先秦時代では、「罪なき人を救い、罪人を罰する」ことが非常に重んじられ、『司馬法』の記載によると、周王朝の時代では、戦いの前に軍隊に対して、「白髪の老人や幼い子どもを傷つけてはならない、すでに怪我している人をさらに攻撃してはならない、抵抗しない人を敵とみなしてはいけない、喪中の家に攻め入ってはならない」などの命令が下されていました。したがって、このような状況における戦いは正義をもって、不正を正す戦いであり、勝利を主旨としていないので、陣地の至る所から威厳が感じられます。

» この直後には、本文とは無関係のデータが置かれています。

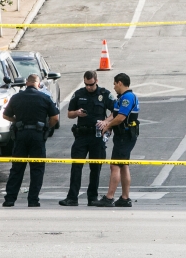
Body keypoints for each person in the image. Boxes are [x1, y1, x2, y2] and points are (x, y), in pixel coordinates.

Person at [2, 74, 59, 207]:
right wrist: (46, 127)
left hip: (21, 135)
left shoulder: (16, 97)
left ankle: (10, 199)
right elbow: (55, 117)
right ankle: (33, 200)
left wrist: (17, 121)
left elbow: (5, 115)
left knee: (17, 168)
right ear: (38, 84)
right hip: (37, 136)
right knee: (37, 169)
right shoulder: (44, 97)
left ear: (27, 83)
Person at [59, 71, 113, 207]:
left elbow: (116, 111)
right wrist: (76, 113)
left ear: (96, 80)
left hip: (97, 136)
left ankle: (92, 197)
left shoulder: (104, 94)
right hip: (81, 135)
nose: (89, 87)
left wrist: (106, 121)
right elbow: (69, 113)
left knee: (96, 168)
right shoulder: (79, 94)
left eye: (91, 84)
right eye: (86, 84)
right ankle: (72, 197)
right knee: (76, 166)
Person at [96, 73, 139, 207]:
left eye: (114, 84)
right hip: (122, 135)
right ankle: (125, 198)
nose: (114, 87)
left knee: (115, 165)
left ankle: (109, 198)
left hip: (125, 136)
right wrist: (105, 122)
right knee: (123, 165)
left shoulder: (127, 98)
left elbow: (120, 117)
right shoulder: (121, 98)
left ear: (120, 83)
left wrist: (108, 126)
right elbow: (114, 114)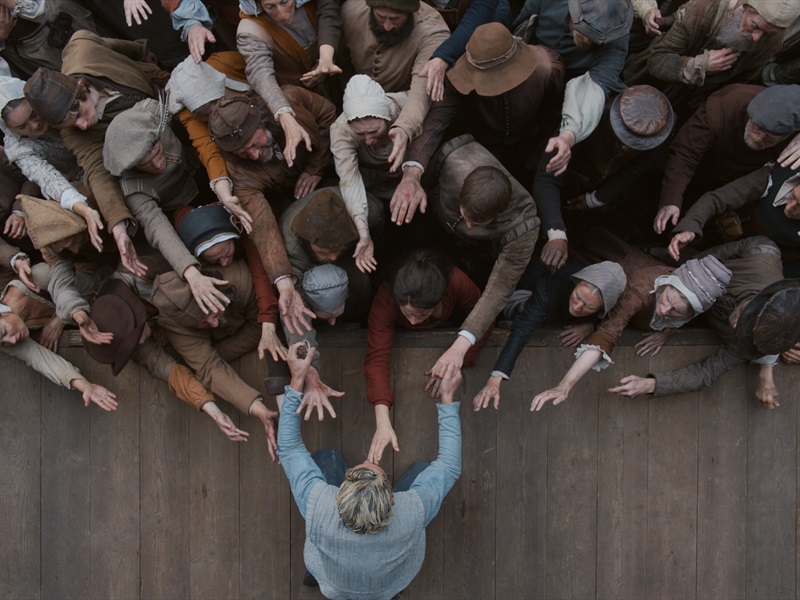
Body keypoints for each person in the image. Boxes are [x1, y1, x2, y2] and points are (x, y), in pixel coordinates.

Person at [278, 340, 462, 599]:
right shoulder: (411, 511)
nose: (370, 461)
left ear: (339, 494)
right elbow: (448, 466)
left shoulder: (319, 503)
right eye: (378, 472)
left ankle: (320, 575)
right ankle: (386, 591)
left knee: (329, 457)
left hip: (333, 585)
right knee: (423, 469)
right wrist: (448, 398)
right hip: (389, 584)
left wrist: (297, 379)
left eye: (360, 471)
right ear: (393, 501)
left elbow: (289, 449)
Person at [23, 31, 165, 277]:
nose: (82, 125)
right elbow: (97, 172)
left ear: (81, 89)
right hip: (155, 142)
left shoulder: (82, 48)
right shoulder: (73, 134)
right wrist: (118, 226)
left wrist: (141, 51)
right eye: (71, 124)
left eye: (79, 115)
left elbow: (116, 46)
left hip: (159, 89)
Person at [394, 22, 565, 226]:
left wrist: (537, 151)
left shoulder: (547, 68)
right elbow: (436, 120)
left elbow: (552, 116)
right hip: (480, 145)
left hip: (528, 144)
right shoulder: (457, 76)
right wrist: (412, 173)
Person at [610, 237, 797, 408]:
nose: (735, 327)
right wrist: (690, 267)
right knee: (635, 268)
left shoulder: (747, 342)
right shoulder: (761, 259)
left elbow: (706, 373)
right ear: (756, 301)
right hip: (685, 276)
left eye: (747, 329)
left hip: (689, 312)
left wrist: (651, 384)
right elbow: (758, 243)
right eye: (745, 318)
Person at [531, 254, 732, 411]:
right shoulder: (639, 290)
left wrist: (667, 331)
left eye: (675, 312)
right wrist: (565, 385)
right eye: (667, 300)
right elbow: (608, 333)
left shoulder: (699, 304)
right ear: (668, 283)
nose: (664, 311)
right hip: (615, 271)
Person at [207, 93, 335, 334]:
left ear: (262, 122)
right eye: (244, 152)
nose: (254, 155)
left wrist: (316, 167)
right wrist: (285, 285)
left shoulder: (288, 101)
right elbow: (263, 226)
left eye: (255, 143)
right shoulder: (239, 169)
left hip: (329, 169)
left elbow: (328, 114)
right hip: (286, 192)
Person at [425, 135, 539, 388]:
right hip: (432, 218)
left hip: (480, 253)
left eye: (477, 222)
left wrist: (461, 345)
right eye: (466, 216)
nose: (469, 225)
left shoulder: (524, 224)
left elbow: (500, 288)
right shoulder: (453, 158)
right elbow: (426, 178)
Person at [102, 97, 232, 315]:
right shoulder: (133, 187)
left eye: (156, 151)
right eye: (145, 164)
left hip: (207, 168)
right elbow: (158, 228)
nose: (157, 164)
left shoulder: (154, 112)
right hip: (184, 204)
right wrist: (190, 272)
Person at [365, 249, 489, 463]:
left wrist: (458, 359)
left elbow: (485, 318)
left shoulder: (456, 281)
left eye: (421, 314)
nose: (413, 322)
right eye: (406, 313)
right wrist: (383, 422)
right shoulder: (387, 295)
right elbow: (377, 356)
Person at [151, 262, 283, 458]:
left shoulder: (240, 281)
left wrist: (217, 352)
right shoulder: (173, 323)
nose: (213, 323)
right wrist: (261, 412)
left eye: (213, 313)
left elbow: (259, 327)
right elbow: (209, 367)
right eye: (203, 323)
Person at [473, 260, 626, 412]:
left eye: (589, 306)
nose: (577, 306)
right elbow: (523, 328)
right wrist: (495, 378)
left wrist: (591, 325)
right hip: (526, 297)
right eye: (578, 296)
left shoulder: (617, 305)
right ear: (577, 282)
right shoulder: (552, 285)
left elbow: (613, 322)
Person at [653, 83, 800, 234]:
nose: (758, 139)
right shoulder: (727, 104)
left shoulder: (794, 138)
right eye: (757, 128)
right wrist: (671, 199)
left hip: (737, 185)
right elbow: (686, 153)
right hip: (701, 167)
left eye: (770, 137)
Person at [513, 0, 633, 176]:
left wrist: (568, 135)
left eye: (595, 37)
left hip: (565, 92)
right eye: (583, 30)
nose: (587, 39)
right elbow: (525, 18)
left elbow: (595, 88)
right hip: (528, 63)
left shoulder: (617, 38)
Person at [625, 0, 799, 116]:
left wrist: (709, 98)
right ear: (745, 8)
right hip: (646, 84)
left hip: (685, 104)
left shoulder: (773, 41)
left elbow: (743, 78)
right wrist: (699, 66)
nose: (756, 38)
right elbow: (656, 60)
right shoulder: (702, 10)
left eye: (767, 33)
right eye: (755, 26)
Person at [340, 0, 450, 169]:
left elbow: (421, 88)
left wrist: (404, 127)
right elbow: (342, 62)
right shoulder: (350, 11)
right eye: (380, 17)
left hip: (403, 106)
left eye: (395, 19)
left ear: (410, 13)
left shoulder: (433, 31)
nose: (387, 26)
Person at [330, 75, 404, 270]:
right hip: (373, 184)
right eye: (360, 134)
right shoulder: (341, 130)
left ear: (387, 117)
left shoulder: (404, 105)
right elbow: (350, 180)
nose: (369, 140)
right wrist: (364, 234)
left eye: (374, 131)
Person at [0, 302, 118, 410]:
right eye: (2, 343)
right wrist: (85, 386)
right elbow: (41, 360)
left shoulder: (24, 290)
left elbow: (70, 289)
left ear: (3, 312)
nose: (12, 341)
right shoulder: (10, 340)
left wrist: (61, 318)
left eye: (4, 331)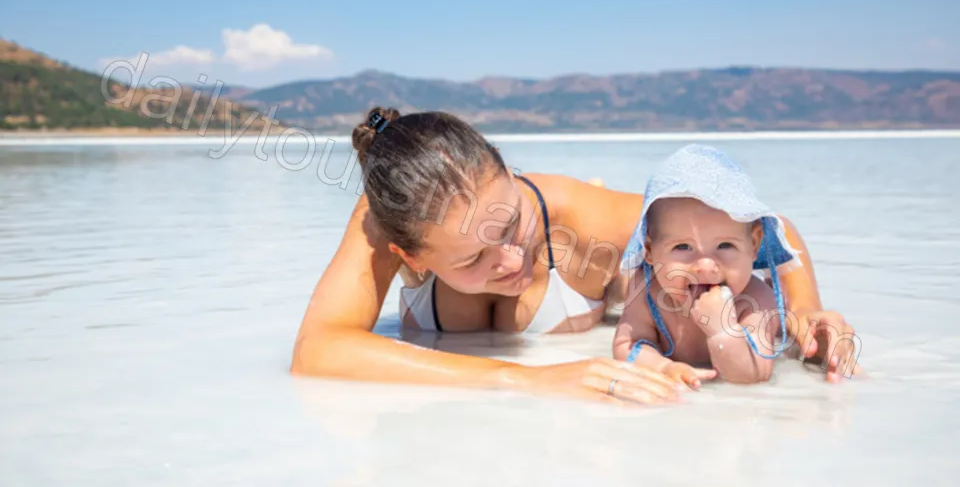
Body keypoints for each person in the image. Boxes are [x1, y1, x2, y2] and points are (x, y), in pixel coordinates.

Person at [290, 107, 858, 406]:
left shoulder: (581, 218)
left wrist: (805, 310)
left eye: (510, 224)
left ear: (510, 174)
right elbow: (317, 350)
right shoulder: (385, 220)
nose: (510, 260)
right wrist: (528, 381)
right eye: (471, 260)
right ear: (408, 256)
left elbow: (767, 225)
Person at [613, 144, 826, 387]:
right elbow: (627, 346)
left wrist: (724, 331)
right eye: (683, 247)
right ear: (650, 251)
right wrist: (663, 367)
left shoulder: (756, 301)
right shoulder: (647, 291)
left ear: (754, 245)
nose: (705, 266)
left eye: (725, 245)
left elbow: (754, 374)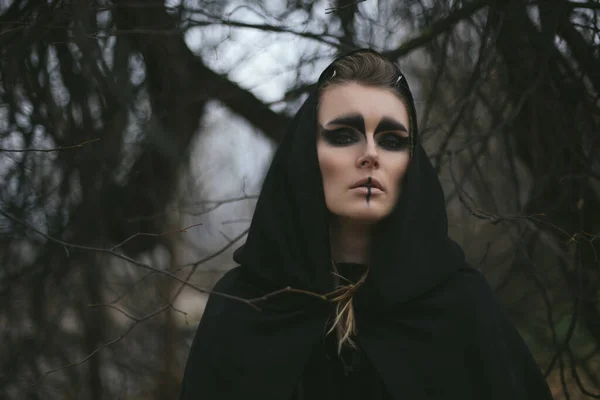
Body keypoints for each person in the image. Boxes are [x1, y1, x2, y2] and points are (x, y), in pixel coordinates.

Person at [179, 49, 554, 400]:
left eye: (392, 140)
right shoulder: (246, 307)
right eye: (343, 135)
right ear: (307, 154)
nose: (371, 155)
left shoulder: (460, 307)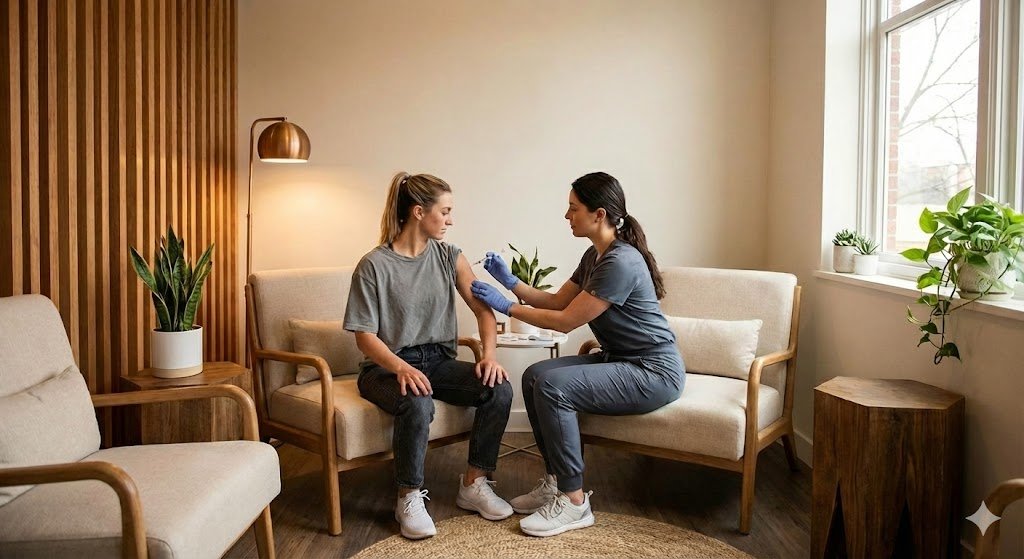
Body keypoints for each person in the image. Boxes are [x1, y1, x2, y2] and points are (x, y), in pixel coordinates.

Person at [470, 171, 685, 538]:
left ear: (598, 214)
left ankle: (574, 502)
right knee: (535, 374)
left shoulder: (621, 261)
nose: (567, 216)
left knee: (554, 386)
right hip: (621, 360)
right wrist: (510, 282)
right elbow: (556, 301)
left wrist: (507, 306)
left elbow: (566, 321)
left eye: (573, 209)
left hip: (653, 371)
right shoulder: (595, 255)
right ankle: (557, 481)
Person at [344, 172, 515, 540]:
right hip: (384, 368)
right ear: (419, 212)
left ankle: (474, 484)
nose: (451, 220)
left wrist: (489, 356)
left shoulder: (450, 257)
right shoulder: (373, 265)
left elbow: (484, 311)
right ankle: (408, 496)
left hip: (436, 361)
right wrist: (401, 367)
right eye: (446, 211)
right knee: (418, 402)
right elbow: (364, 337)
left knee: (497, 388)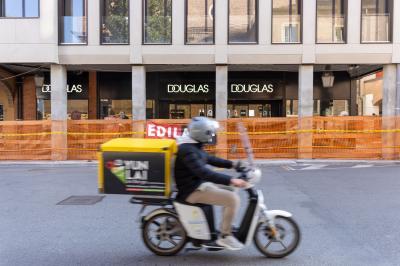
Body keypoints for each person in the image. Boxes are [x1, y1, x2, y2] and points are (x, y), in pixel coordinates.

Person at [174, 117, 248, 250]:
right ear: (202, 133)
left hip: (197, 184)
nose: (212, 134)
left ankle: (225, 226)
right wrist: (231, 180)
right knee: (233, 200)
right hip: (191, 191)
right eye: (210, 132)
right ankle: (225, 236)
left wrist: (233, 164)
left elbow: (210, 159)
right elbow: (205, 173)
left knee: (231, 190)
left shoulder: (194, 145)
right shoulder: (187, 150)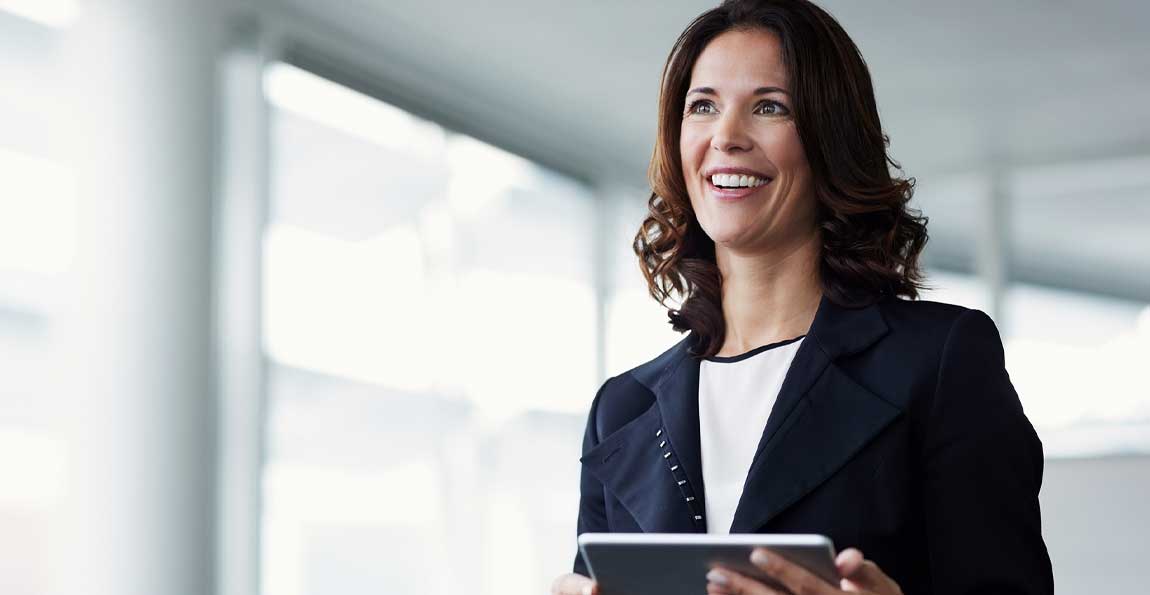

5つ目の「書」には、漢字本来の含意を理解することと、上手な文書を書くことが含まれています。神様からの啓発を受けた蒼頡(そうけつ)が漢字を発明し、それぞれの漢字の背後に深い意味があります。漢王朝の時代になると、漢字の造字および運用の原理を象形・指事・形声・会意・転注・仮借の6種類に分けました。
最後は「数」です。ユネスコは3月14日を「国際数学デー」として定めました。なぜこの日かというと、「3.14」は円周率だからです。円周率と言えば、南北朝時代の祖沖之(そ ちゅうし)は世界で初めて、円周率の小数点以下の値を第7位まで正確に推算した人物です。また、彼は円周率だけでなく、「大明暦」も作りました。
南北朝時代の頃には、望遠鏡もなければ、コンピューターもありません。では、祖沖之はどのようにしてこれほど正確な数値を計算したのでしょうか?中国の数学は『易経』や八卦に由来し、そのため、古代の数学者は数理だけでなく、天文や暦法、占星術などの分野まで研究していたと考える学者もいます。
中国文化では、数字と天文地理、風水、算命学はすべて深いつながりを持っているとされ、例えば、人が生まれた年・月・日・時を表す干支を組み合わせた8字があれば、その人の寿命や運命などを算出することができ、天体の様子と地形を知れば、どこが運気の上がる土地であるか、ひいては、王朝の移り変わりや、自然災害なども推算し出すことができるのです。